Paillet’s advice for any firm considering a digital strategy? “Baby steps every day make a difference, and making it a leadership decision across the company is crucial.”

Moving ahead in the digital age

Fahim Khan, Product Delivery Director, Reed & Mackay

Digital has completely transformed the travel business – travel is Google’s second largest income stream. Knowing about patterns, pricing and trends has really changed how travel experts operate, with Reed & Mackay having experienced the digital transformation first-hand over its 50+ year history. Fahim Khan, Product Delivery Director at premium business travel planning business Reed & Mackay talks us through the firm’s digital evolution.

We’ve been going for a long time, and during that time it has always been all about that premium service – building a personal relationship and really taking care of clients’ travel needs.

It was in 2015 that we launched our first mobile app. We felt we needed to move ahead in the digital age and compete with new entrants. Our longstanding focus on extraordinary service needed to evolve with the times.

Yet, when we launched the app, we had very little appetite for mobile booking, because our customers told us they didn’t need it. It now forms an integral part of our offering.

It quickly became clear we needed to move faster to remain at the top of our game. In 2016 we partnered with Inflexion to help us with this. They seemed an excellent fit not only because of their sector experience – they were already working with three other travel businesses – but also because of their track record in helping businesses expand internationally as well as enhancing their digital offering.

Things moved quickly after the partnership: less than six months after signing the deal, our development team participated in a ‘five-day sprint’ focussing on accelerating our mobile proposition. It was crucial to get everyone involved rather than make it the domain of a single person or team, as it meant the buy-in and genuine understanding was widespread.

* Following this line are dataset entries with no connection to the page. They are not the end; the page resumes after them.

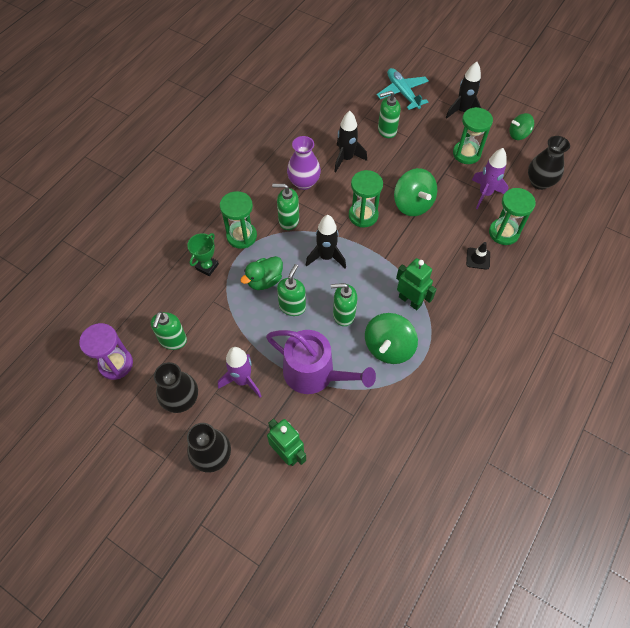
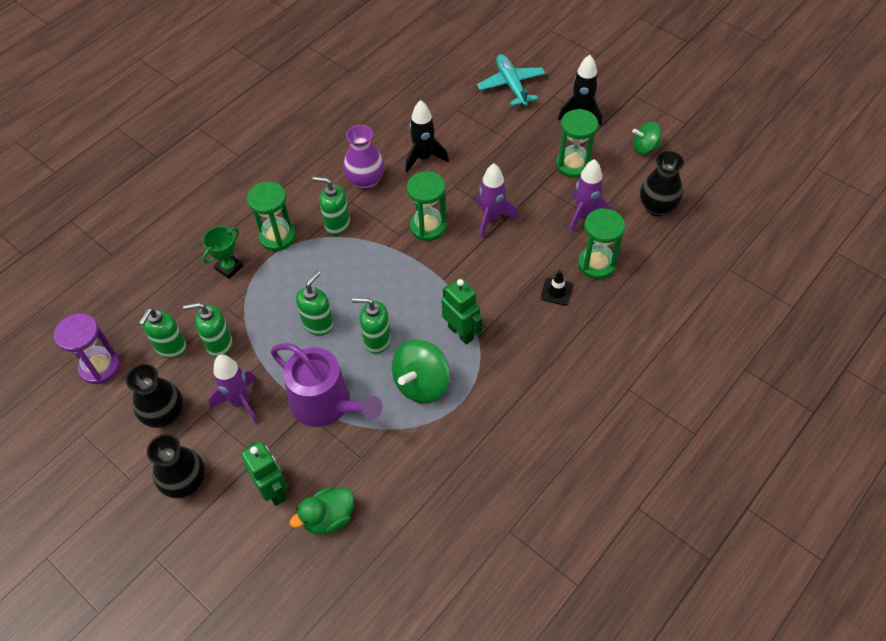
camera: 10 degrees right, 5 degrees down
(264, 281) = (292, 291): green duck -> green duck (328, 518)
(326, 257) = (372, 271): black rocket -> none
(387, 130) = (481, 128): green soap dispenser -> green soap dispenser (219, 344)
(412, 204) = (491, 219): green spinning top -> purple rocket

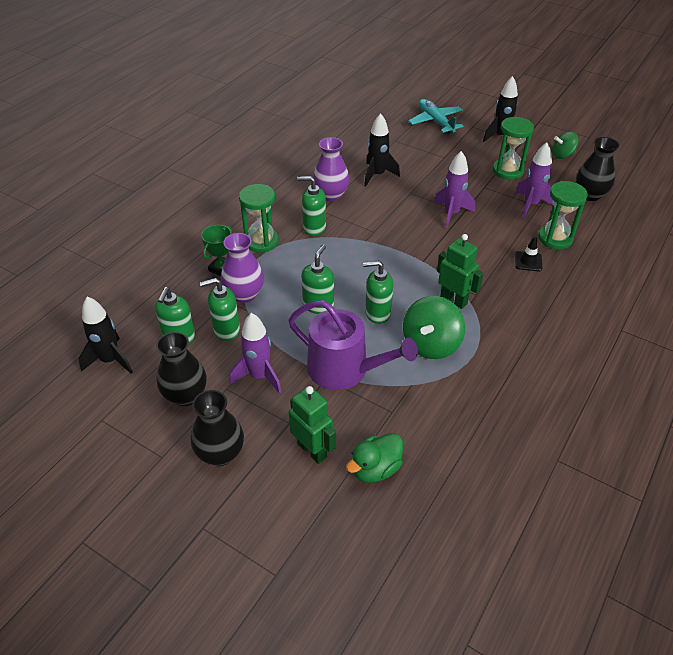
camera: 10 degrees left, 10 degrees down
(100, 367) = (110, 360): purple hourglass -> black rocket
(246, 302) = (244, 294): none -> purple vase
(428, 227) = (397, 223): green hourglass -> none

Knowing the challenges that come with outsourcing development, we had wanted to do the work inhouse. But Charlie at Inflexion really pushed us to proceed with a third-party specialist. Owing to our previous experience, we opted for collaboration with them rather than purely letting them run with it. Looking back, we’d probably not have our end result without their help.

Fast forward and by 2017 we were focusing on value-add services rather than just mobile support for travellers. This helped us to show the end-users what value we were truly adding. It also helped to improve engagement with our customers.

The new app provides important information to travellers, such as alerts and trip safety briefings. This is increasingly important for risk-management. It also enabled us to provide intelligence to travel managers and finance teams in our client organisations, such as how much they were spending and with whom – and thus how they could save money.

Since launching our latest app, we’ve doubled users in a three-month period, which is absolutely fantastic. In the US mobile has proven more popular than desktop, with 75% of self-made bookings coming in through the app. If we could do it again, perhaps we’d have taken more time at the start to consider what we really needed. Doing it ‘too fast’ meant we ultimately lost some time and momentum.

From just two UK offices, we have expanded quickly under Inflexion’s stewardship: we are now in two US locations, Paris, Frankfurt, Sydney, Singapore and the UAE.

Our users’ needs changed in a short space of time, and we had to ensure whatever we built could adapt with these changes. We’ve always been a high-touch company. But with an enhanced digital offering, we are able to engage with our client in a more effective way.